Unless he’s simply going for a walk, Basis disconnects from his pump before exercising to prevent hypoglycemia (experts recommend disconnecting for no longer than one hour). But dips in his blood glucose are harder to predict and prevent when he’s active on set. If a scene calls for his character to be sweaty, for instance, Basis forgoes a quick mist of water for real, exercise-induced sweat. “For those scenes, I’ll have to be careful,” he says. “[Low blood glucose] will happen within a take. I’ll feel that lightheadedness.”
Safety’s a major concern, so Basis always makes sure there are people on set who know about his diabetes and can help him if he goes low. His choice for fast-acting glucose: apple juice.
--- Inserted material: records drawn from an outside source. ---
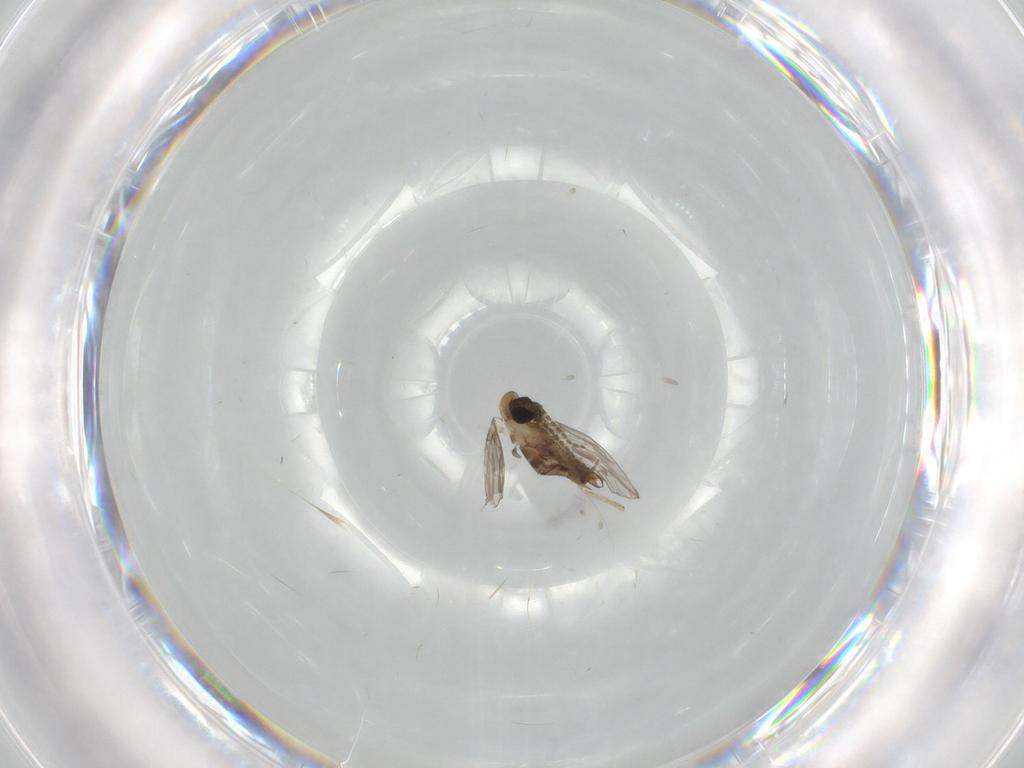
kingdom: Animalia
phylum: Arthropoda
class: Insecta
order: Diptera
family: Psychodidae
He feels that glucose tablets or orange juice affect his speech when he jumps back into filming.
Actor and Advocate
There are plenty of upsides to fame, none more important to Basis than the influence actors wield. He’s using it to his advantage, bringing awareness to diabetes and the impact it has on people’s lives. While filming in Canada, he stays active in the diabetes community. He’s worked on events with JDRF in Toronto and lobbied in Ottawa for additional research funding for diabetes. And, of course, there’s the Beasties’ fund-raiser to extend the show.
How that will shake out is yet unclear. (At press time, the network had yet to make a decision on whether Beauty and the Beast will be renewed for a third season, but the show returns for this season on June 2.) Regardless of the outcome, the campaign will have been a success, raising both money for and awareness of the disease.
That, for Basis, is the ultimate goal. “I made [my diabetes] a point when I got the role of J.T. on Beauty and the Beast,” he says. “That is one of the things I wanted to be real about. There’s hope for a normal life and a normal career, and [people] don’t need to look at their diabetes diagnosis as an impediment to realizing their dreams.”